Opening files in thread parallel with DASK + CFGrib is really slow

300 views Asked by At

I have been building up a GRIB file reading tool using the following code. I have heterogeneous files so I can't use the xarray.open_mfdatasets or anything like that.

def create_open_delays(file_list: List[str],expected_dataset_count:int) -> List[Delayed]:
    """
    This function runs through list of files and creates a
    list of delayed open commands.
    """
    return [
        dask.delayed(cfgrib.open_datasets,nout=expected_dataset_count)(file,
                                           backend_kwargs={
                                               "indexpath": ""
                                           },
                                           cache=True) for file in file_list
    ]

While running the code, I have noticed that running in Thread parallel had a 10X performance decrease compared to completely process parallel (each Dask worker has 1 thread only). I am guessing that this is to do with the GIL, no real surprises to anyone I guess. The DASK documentation does highlight this as an optimization opportunity. Having so many workers has some downsides as they now have a limited memory and it is extra overhead to start all of the workers, not to mention more process communication. Each task takes roughly 10 seconds so I am not concerned about the over head of Dask.delayed.

I have two questions:

  1. Is there anything that can be done in the underling CFGrib/Eccodes packages that can improve multi-threading performance?
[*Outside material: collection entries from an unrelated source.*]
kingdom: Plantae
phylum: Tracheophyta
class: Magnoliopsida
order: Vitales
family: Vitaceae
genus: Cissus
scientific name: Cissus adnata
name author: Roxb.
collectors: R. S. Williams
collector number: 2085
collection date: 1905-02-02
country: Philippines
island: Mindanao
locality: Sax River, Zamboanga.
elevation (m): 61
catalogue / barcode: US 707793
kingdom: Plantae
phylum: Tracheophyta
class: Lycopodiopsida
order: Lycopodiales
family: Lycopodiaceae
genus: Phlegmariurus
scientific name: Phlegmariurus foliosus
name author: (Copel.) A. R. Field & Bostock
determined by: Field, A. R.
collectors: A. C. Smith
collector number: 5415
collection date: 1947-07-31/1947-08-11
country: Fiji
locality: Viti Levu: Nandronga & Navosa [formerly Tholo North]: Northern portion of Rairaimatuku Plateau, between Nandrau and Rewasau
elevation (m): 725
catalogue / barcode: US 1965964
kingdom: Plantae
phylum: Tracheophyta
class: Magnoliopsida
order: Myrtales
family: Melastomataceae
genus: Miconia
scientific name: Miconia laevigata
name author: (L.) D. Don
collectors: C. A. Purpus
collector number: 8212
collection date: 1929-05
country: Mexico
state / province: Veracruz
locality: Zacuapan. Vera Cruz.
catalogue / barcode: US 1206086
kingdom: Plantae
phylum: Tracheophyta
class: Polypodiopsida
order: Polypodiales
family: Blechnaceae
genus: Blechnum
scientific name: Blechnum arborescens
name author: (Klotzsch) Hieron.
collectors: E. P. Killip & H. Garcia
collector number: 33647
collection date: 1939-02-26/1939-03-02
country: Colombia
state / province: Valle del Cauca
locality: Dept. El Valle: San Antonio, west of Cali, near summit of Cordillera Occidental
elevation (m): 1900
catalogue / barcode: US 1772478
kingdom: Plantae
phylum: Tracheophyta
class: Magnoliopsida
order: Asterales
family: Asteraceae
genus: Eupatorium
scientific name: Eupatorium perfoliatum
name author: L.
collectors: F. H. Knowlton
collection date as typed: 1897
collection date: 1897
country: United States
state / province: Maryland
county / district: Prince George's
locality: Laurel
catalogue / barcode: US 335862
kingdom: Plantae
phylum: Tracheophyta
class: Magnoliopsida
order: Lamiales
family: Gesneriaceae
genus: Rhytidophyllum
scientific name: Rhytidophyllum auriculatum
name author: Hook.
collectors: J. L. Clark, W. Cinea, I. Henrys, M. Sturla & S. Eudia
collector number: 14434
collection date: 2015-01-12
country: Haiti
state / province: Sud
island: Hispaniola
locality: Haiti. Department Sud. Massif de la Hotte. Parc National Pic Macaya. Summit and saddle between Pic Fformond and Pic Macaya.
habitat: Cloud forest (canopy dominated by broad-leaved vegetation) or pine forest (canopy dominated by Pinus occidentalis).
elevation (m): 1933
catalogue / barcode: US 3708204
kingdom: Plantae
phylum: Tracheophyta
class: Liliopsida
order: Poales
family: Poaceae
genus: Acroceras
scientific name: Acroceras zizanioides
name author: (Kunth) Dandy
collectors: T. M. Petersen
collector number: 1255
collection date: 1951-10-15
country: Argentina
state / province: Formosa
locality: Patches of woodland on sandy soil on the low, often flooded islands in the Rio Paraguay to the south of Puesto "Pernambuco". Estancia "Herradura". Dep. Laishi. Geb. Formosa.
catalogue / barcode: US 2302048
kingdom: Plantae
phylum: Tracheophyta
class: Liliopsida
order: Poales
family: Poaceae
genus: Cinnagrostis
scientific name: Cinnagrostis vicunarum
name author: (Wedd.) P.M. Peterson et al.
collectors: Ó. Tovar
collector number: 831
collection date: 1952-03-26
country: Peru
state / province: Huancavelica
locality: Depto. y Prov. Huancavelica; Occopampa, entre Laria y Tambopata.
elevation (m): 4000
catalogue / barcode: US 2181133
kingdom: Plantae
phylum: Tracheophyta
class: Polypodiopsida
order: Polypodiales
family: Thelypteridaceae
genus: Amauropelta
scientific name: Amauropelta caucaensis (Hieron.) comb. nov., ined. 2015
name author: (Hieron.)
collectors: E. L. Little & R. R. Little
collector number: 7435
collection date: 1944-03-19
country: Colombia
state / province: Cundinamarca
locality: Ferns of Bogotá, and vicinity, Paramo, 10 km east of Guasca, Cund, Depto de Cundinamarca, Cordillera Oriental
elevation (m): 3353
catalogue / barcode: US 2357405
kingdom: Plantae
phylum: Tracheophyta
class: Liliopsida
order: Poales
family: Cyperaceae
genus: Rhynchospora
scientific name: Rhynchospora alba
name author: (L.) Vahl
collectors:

From my vague understanding, numpy etc. takes steps in the underlying compiled code to release the GIL?
  2. Is it possible to leverage the the new asyncIO python functionality in DASK? (I am not making demands of anyone to just develop this instantly, I am just interested to know if something like that exists or is in the works, whether it's a dumb idea)

Thanks.

1

There are 1 answers

1
MRocklin On

If you haven't already seen it, I recommend looking at Xarray, at least to see how they handle Grib.